▶ [Assigned task]: What lines in the entries hold the string "controller"? List them.
[Start of Attachment]
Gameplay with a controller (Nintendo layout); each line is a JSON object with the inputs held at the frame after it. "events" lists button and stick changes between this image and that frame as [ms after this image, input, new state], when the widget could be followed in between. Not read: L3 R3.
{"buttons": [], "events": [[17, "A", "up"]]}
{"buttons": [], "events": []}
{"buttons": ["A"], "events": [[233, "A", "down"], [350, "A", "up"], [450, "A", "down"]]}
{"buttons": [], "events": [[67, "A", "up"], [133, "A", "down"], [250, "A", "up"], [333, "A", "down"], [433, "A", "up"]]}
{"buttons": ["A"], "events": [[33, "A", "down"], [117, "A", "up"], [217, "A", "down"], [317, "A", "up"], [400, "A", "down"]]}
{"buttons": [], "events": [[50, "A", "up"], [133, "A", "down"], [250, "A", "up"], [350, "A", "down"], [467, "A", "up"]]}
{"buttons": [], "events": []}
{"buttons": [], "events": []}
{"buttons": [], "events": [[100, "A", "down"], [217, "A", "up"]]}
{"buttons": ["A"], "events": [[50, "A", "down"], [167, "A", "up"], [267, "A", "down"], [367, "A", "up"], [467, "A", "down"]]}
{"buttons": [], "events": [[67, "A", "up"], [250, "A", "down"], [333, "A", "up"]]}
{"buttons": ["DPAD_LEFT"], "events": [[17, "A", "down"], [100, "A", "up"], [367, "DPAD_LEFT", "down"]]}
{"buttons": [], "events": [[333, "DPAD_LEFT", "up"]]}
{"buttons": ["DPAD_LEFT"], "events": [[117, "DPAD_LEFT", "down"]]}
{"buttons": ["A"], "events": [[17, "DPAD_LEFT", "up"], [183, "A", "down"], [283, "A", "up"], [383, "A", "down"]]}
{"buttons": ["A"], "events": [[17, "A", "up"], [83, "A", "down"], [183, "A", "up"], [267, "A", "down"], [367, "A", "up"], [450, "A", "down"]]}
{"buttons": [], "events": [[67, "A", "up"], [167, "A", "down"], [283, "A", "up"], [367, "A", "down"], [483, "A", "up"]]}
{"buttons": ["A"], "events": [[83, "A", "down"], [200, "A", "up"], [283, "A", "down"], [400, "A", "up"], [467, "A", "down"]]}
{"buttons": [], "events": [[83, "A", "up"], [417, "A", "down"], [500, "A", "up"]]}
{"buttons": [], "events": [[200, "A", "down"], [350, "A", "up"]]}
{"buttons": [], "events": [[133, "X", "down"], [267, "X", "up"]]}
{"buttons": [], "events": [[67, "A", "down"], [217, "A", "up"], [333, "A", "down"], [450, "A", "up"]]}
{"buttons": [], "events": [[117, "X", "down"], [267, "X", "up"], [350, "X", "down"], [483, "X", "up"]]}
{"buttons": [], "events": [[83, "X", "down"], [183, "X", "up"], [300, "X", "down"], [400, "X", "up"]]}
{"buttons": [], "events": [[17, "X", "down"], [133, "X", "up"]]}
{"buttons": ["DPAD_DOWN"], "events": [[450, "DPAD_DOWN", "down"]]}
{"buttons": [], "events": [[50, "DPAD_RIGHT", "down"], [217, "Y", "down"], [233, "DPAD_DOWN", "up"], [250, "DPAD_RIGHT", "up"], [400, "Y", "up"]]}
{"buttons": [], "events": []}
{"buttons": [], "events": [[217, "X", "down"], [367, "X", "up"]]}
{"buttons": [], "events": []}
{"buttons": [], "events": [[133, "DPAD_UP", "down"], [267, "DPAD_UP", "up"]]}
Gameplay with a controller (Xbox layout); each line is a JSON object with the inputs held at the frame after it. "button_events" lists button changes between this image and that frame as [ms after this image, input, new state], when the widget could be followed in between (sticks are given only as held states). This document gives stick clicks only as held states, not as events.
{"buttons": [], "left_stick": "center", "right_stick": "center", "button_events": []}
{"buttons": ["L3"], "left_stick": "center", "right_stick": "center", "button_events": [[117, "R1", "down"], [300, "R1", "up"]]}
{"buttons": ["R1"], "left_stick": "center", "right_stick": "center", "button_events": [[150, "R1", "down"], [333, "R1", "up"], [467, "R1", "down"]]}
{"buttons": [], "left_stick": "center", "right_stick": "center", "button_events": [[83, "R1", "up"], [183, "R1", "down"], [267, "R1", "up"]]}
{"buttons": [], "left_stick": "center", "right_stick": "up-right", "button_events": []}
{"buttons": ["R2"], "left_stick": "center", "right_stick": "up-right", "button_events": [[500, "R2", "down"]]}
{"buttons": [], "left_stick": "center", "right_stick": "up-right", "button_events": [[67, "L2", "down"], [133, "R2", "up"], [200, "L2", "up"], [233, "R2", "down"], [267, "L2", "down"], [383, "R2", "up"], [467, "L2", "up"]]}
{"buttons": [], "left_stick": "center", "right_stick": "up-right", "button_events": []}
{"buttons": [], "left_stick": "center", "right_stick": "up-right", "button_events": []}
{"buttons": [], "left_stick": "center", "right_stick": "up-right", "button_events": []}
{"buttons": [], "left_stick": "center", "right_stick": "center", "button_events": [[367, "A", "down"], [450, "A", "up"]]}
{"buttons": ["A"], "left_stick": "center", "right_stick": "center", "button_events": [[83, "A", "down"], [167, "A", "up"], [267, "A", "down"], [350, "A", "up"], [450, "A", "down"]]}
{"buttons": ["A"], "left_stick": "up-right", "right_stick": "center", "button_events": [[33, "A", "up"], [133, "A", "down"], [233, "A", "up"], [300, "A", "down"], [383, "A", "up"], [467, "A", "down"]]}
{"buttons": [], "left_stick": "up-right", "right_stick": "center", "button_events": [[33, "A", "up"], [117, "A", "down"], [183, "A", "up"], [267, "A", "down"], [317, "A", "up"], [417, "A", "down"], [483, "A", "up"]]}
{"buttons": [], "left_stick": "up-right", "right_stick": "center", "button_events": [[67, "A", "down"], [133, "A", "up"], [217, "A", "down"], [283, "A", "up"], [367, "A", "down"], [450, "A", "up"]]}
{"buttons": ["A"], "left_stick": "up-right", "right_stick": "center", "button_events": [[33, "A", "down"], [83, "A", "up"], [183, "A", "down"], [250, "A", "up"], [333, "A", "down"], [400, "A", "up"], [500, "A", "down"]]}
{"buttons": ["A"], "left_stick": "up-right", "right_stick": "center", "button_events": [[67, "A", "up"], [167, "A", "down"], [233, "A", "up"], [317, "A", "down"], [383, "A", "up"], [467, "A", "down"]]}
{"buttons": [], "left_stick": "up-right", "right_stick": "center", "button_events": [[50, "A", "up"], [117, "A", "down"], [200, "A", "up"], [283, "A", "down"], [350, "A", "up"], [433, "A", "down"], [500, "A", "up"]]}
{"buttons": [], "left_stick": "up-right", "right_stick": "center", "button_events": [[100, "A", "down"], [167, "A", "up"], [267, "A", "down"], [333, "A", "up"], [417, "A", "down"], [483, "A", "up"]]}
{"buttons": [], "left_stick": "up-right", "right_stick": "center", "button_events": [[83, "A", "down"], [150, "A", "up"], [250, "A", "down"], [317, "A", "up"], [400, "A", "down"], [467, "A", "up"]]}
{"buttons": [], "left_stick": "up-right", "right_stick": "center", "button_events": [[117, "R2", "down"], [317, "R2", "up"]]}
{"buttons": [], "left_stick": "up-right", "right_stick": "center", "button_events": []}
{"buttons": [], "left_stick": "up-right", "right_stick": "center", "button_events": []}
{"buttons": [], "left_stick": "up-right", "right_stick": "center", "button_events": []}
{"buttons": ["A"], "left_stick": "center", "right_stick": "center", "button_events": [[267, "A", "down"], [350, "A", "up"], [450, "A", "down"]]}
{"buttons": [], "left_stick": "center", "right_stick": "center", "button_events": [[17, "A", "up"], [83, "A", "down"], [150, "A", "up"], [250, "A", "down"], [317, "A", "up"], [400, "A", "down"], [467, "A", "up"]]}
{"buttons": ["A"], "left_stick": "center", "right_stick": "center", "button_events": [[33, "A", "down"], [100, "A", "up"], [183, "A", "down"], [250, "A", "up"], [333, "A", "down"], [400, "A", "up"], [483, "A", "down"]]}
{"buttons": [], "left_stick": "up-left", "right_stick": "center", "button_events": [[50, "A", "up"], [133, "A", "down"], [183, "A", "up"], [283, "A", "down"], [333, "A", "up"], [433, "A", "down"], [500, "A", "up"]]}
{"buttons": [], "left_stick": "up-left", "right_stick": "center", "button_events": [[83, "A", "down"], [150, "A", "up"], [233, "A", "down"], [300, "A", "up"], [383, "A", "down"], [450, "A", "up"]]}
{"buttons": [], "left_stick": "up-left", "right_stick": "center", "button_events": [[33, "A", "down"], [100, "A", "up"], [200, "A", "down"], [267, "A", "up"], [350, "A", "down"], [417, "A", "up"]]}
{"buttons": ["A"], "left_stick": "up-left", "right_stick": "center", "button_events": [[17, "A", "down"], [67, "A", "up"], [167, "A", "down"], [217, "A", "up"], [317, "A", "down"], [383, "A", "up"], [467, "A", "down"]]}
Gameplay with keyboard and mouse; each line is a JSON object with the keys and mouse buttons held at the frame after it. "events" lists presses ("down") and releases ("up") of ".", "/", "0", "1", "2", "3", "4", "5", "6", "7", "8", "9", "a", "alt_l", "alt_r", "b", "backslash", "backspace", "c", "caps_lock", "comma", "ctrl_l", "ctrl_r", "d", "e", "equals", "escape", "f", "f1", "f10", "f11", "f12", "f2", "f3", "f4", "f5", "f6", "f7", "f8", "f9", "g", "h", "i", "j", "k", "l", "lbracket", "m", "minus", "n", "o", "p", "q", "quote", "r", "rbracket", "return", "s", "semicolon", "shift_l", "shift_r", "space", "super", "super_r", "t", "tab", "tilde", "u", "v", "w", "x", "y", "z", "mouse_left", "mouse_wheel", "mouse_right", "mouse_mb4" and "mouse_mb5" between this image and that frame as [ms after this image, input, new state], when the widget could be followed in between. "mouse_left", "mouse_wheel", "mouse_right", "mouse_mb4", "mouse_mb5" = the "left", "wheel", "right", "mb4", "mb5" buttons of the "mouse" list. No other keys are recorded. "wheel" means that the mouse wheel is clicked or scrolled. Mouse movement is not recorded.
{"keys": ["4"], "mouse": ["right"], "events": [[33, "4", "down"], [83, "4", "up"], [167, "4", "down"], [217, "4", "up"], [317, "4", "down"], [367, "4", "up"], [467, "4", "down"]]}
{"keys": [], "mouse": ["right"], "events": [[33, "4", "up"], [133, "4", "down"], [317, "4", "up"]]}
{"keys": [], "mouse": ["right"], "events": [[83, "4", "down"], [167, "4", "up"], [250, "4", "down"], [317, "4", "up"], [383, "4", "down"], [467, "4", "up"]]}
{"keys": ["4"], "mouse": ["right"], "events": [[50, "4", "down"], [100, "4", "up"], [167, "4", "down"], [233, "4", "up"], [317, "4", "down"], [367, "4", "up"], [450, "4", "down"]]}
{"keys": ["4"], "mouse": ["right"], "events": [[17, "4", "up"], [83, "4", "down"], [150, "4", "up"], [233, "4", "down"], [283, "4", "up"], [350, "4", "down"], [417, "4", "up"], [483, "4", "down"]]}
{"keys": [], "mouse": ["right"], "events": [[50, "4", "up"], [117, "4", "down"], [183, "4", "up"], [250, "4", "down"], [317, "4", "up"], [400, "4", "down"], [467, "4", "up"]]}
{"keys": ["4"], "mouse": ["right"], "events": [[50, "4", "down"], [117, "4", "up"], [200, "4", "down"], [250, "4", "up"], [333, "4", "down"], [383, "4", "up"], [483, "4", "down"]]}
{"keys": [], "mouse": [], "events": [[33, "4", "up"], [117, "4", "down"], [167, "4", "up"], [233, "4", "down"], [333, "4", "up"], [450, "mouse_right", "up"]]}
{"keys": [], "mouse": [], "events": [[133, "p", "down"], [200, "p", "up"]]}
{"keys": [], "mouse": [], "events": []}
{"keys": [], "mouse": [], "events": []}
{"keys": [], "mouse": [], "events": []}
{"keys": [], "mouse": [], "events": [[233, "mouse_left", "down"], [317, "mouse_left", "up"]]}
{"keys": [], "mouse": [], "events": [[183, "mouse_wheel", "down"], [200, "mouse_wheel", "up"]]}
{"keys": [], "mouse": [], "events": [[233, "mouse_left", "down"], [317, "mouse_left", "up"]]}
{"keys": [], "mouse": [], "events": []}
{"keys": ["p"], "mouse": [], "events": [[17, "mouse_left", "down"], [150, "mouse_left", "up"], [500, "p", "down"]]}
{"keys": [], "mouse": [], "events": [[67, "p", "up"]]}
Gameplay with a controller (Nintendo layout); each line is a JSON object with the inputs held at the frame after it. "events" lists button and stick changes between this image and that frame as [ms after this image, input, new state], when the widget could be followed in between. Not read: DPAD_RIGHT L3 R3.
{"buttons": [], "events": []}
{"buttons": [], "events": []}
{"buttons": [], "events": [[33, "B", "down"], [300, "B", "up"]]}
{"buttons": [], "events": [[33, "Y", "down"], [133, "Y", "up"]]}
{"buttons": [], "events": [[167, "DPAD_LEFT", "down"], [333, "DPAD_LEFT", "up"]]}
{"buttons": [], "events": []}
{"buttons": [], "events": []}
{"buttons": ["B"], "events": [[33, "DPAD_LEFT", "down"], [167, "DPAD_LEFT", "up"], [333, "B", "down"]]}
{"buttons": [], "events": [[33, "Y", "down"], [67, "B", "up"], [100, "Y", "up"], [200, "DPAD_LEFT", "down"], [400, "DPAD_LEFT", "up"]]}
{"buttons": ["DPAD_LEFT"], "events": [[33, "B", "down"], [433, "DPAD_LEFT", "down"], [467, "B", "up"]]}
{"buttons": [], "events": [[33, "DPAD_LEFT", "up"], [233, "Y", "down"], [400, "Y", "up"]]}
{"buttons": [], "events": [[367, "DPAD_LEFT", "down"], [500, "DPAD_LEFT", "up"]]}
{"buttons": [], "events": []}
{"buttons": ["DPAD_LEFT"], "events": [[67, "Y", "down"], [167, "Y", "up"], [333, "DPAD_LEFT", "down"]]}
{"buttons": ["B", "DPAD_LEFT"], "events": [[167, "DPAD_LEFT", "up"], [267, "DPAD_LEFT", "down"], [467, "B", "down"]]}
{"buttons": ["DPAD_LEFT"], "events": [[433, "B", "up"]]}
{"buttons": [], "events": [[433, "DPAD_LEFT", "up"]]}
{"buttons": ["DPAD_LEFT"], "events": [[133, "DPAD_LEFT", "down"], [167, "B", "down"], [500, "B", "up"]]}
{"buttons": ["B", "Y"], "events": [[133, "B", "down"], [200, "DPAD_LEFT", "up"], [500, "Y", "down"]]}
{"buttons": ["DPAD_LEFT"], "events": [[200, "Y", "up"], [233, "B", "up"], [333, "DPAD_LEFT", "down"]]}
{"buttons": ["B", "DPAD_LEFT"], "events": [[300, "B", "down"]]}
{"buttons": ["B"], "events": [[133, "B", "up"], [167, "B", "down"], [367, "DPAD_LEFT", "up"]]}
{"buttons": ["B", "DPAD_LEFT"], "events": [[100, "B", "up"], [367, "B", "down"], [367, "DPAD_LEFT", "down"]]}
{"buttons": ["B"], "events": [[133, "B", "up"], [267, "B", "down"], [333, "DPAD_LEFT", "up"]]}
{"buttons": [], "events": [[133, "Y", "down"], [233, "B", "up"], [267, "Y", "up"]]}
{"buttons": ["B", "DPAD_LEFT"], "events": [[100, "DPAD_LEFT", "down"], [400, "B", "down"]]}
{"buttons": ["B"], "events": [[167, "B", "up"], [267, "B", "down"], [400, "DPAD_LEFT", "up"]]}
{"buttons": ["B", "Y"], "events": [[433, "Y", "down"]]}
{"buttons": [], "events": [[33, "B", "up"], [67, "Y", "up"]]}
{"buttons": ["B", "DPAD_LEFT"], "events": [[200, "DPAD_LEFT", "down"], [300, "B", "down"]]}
[End of Attachment]
▶ [Answer box]:
Gameplay with a controller (Nintendo layout); each line is a JSON object with the inputs held at the frame after it. "events" lists button and stick changes between this image and that frame as [ms after this image, input, new state], when the widget could be followed in between. Not read: L3 R3.
Gameplay with a controller (Xbox layout); each line is a JSON object with the inputs held at the frame after it. "button_events" lists button changes between this image and that frame as [ms after this image, input, new state], when the widget could be followed in between (sticks are given only as held states). This document gives stick clicks only as held states, not as events.
Gameplay with a controller (Nintendo layout); each line is a JSON object with the inputs held at the frame after it. "events" lists button and stick changes between this image and that frame as [ms after this image, input, new state], when the widget could be followed in between. Not read: DPAD_RIGHT L3 R3.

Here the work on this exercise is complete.